Einer Ralph-Fortsetzung hätte ich ebenfalls zweifelnd gegenüber gestanden, aus dem genannten Grund, dass WDAS sich auf Neues stürzen sollte. Wobei mir zugegebenermaßen die vorsichtigen Andeutungen eines neuen Films über den randalierenden Videospiel-Hünen etwas sympathischer erschienen. Da der Regisseur die Debatte loslöste, indem er von neuen Storyimpulsen sprach, ist "Wreck-it Ralph 2" näher an "Tron 3" als an "Frozen 2", wo meiner Wahrnehmung nach erst die Logik "Einen Erfolg sollte man melken!" im Raum stand, und danach die Suche nach dem geeigneten Inhalt losging. Klar, auch solche Fortsetzungen können funktionieren, aber im Meisterwerke-Kanon ist die Fallhöhe einfach zu groß.

Und, ja, wann immer filmjournalistische Artikel andeuten, dass ja eh ein "Baymax 2" kommen wird und auch "Frozen 2" unvermeidlich war, stutze ich ein wenig. Drei bis vier Fortsetzungen im Kanon sind wenig, zumal nur eine einzige dieser Produktionen eine durchgehende Handlung aufweist und somit ein konventionelles Sequel ist. Ansonsten führte Disney schlicht Anthologien / Package Movies fort, was ja auch nochmal eine ganz andere konzeptuelle Kiste ist.

Anonym hat gesagt…

Eine Fortsetzung zu "Ralph reicht's" wurde ja auch nie offiziell bestätigt. Es wurde lediglich berichtet, dass Ideen vorhanden sind, die durchaus eine neue Geschichte erzählen könnten.
Im Falle "Frozen" ist es nun aber offiziell, dass ein zweiter Teil in Produktion geht. Die Gründe waren bisher aber nur sowas wie "Wir wollen einfach noch viel mehr von Anna und Elsa zeigen." Sprich: "Wir wollen einfach noch viel mehr Annas und Elsas ins Merchandise-Regal stellen." Dies fing mit dem Kurzfilm ja nun schon an: Die Geschichte ist so unglaublich banal, die Charaktere sind weit von der Tiefe aus dem Originalfilm entfernt, aber: es gab neue Outfits!
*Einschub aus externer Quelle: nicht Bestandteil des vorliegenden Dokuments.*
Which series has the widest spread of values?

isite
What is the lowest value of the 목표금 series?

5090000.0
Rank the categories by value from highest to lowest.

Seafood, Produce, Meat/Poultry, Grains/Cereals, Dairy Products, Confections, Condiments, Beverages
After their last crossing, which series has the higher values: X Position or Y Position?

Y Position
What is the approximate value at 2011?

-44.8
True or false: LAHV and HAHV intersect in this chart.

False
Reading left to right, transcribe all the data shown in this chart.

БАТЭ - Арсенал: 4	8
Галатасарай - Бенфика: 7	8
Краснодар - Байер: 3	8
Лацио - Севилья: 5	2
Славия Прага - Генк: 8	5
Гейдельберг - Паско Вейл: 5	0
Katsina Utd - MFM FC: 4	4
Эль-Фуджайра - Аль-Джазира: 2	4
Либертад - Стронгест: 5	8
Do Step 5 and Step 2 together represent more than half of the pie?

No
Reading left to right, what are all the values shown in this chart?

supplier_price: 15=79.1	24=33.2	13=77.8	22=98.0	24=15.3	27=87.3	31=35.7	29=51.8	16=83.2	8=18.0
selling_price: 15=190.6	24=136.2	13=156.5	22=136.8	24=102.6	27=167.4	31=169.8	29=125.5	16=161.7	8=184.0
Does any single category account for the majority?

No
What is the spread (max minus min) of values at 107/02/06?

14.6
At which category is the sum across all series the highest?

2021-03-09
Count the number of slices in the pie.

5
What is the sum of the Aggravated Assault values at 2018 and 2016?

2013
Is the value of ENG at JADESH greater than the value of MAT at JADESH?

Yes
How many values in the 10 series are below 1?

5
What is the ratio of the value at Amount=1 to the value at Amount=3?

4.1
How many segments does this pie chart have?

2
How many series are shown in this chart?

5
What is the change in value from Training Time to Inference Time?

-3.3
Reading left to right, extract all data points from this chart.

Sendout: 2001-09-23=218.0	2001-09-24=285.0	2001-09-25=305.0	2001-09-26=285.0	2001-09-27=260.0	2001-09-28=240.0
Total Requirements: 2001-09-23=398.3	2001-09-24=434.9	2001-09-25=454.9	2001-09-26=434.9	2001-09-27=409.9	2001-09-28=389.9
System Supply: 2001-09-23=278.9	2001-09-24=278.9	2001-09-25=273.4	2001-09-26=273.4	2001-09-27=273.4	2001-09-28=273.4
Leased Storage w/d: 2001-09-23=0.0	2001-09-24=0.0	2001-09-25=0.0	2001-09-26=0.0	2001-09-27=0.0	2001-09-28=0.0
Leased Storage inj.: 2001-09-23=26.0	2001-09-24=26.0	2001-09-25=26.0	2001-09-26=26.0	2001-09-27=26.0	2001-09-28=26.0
Ich finde es traurig, dass Disney nun doch weitere Fortsetzungen für Meisterwerke produziert. Vor allem, wenn sie tatsächlich im Kanon entstehen. Denn "Frozen 2" wird ohne Frage ein finanzieller Erfolg, egal, wie schlecht oder gut er sein wird. Und dann werden sicherlich die Filme der letzten fünf Jahre rausgekramt und erhalten ebenfalls eine Fortsetzung. Und neue Produktionen mit neuen Ideen werden weniger, verschoben oder verworfen... Pixar lässt grüßen... -.-

Anonym hat gesagt…

Ich muss sagen mir hat die "Frozen"-Storyline in der Serie "Once Upon A Time" wesentlich besser gefallen als der originale Film!

Anonym hat gesagt…

"Alice" wird ja auch eine Fortsetzung bekommen ... Hhmm.

Anonym hat gesagt…

"Alice" bekommt auch eine Fortsetzung ... Hhmm.